= What you need to do =
Extend the passage on settling ICANN contention sets and private auctions, beginning immediately after its final sentence.

= Page extract =
Apologies in advance. I will not be able to join the call later today as I am cohosting a workshop at RightsCon at the same time.  I will review the notes and recording and respond on list as necessary.

As Jeff noted during the last call, this is complicated because we are now allowing the resolution of contention sets in ways that were not allowed in the 2012 round.  A very simple, clean way to settle contention sets without these measures is to have them all go to an ICANN auction of last resort or a random draw.  But some people insist that losers should get paid so those are off the table.

I also believe that we have to address BOTH Board concerns -

Board Concern #1 - applications submitted for the sole purpose of receiving a payout for losing private auctions

We have made good progress in addressing #1 and I think we can get there with some tweaks.

Transparency requirements are good but they should not be rolled back for the creation of JVs.  Not suggesting trade secrets be divulged but we should know who the operator of the JV is and we should also know the circumstances around what caused members of the contention set who are not part of the JV to drop out.

The operator of the JV will be in the application update, so that is a red herring.  As for parties that are not in a JV, there is no way for a JV to know why other applicants dropped out and no way for the JV or its constituent elemental parties to issue discover to determine why a third party dropped out.

I also believe that the Bona Fide proffers should be reviewed and enforced by ICANN, not just the outside evaluators.  Rationale is that at some point, the evaluators will disappear.  They are temporary help.  ICANN has the ultimate responsibility to administer this program so they should be the ones reviewing theses Bona Fide requirements.

I don’t disagree, but unless we want to create the entire framework now instead of having the IRT do it (as Jeff suggested) we need to build out details around how ICANN would enforce these.

And along these lines – ICANN should oversee all auctions, not just the Auction of Last resort.  As currently constructed in Paul’s edit – there are too many steps for revealing the results of private auctions.  With ICANN overseeing this, it’s a much cleaner process.  ICANN involvement also adds a level of assurance that these auctions are being conducted in an aboveboard manner.

= Source material =
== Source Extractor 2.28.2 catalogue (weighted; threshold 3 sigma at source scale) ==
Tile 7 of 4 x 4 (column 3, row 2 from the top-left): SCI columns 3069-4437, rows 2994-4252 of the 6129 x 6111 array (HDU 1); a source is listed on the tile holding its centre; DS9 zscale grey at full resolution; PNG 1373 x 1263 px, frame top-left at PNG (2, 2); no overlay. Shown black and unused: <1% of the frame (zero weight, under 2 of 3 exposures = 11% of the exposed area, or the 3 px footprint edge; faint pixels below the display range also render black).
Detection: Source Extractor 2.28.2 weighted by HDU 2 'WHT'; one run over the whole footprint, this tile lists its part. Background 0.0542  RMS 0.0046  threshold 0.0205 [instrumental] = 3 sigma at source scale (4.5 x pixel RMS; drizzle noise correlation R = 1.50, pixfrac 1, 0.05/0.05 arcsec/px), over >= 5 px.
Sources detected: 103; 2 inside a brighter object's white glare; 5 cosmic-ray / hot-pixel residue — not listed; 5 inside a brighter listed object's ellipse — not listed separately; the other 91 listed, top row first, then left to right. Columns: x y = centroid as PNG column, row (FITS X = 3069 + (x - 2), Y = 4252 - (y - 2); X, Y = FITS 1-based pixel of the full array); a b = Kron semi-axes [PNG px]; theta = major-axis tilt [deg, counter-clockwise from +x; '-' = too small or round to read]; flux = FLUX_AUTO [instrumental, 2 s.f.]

= Exercise answer =
This has been debated extensively.  ICANN overseeing private auctions makes them ICANN auctions not private auctions.  There is no stomach for the elimination of private auctions.

As far as penalties for violations of the Bona Fide requirements – loss of registry has to be there.  That is a major deterrent and should not be cast aside.

This doesn’t make any sense.  If the concern is that a party is losing to get money, how do you take away a registry from a party that didn’t win it in an auction?  Even if you could, the disruption to any second level registrants would be intense.

Board Concern #2 - gaming for the purposes of financing other applications.

The base Proposal 5 does nothing to address Concern #2.  Donna stated that she’s “not convinced that means we have to address it.”  I couldn’t disagree more.

Proposal 5 does address this by requiring a bona fide intention to run the registry.

If we fail to address this now, there is a strong likely hood that the Board will either 1) come back to us and ask us to develop a plan (slowing things down again) or 2) develop a solution themselves.  Neither is an ideal outcome so we have to do something to stop the gaming for purposes of financing other applications.

Perhaps, but there are other items, such as Closed Generics, where the Board instructed us to find a solution and we aren’t going to do so.  Also, sometimes the Board doesn’t get what it wants – that is what the bottom up process is all about.

I and others believe that the Bona Fide requirements do not go far enough here.  Others believe my sealed bid requirement goes too far.  So what are alternative solutions that are enforceable and prevent this type of activity?

Auction proceeds held in escrow? All auction conducted at once?

All auctions conducted at once won’t work as all contention sets aren’t on the same timeframe (objections, etc.).  Holding auction proceeds in escrow hurts smaller players who may not be able to borrow against the escrowed funds in time, sure, but would do nothing to hinder large corporations.  These ideas sound good, but don’t actually accomplish anything other than ICANN interfering in private auctions.

Timing on when these auctions happen is the key to stop this gaming and that is why I proposed the submission of all bids upfront.  With bids upfront, auctions could be conducted whenever but there is a constraint on the ability to roll funds over and over.

All bids up front has been discussed extensively and rejected repeatedly.  It doesn’t work.  Applicants cannot know the bid amounts until all public comments, GAC Early warnings, objections, etc. are over.  We can’t deconstruct the entire New gTLD program to solve a problem that only a fraction of the WG even think is a problem.

ICANN’s right to refer to competition authority.

We never got around to discussing why Paul felt the need to delete this section completely and since the call there was a brief discussion on list about whether ICANN has this as an inherent right or whether it should be spelled out.

My proposal was based upon the RSEP process which is already in force of all registry operators and will be required for all future operators.  It specifically calls out competition authority referral if ICANN makes a determination such referral is necessary.  I was surprised how representatives of contracted parties reacted so negatively to that since it is in existing registry agreements.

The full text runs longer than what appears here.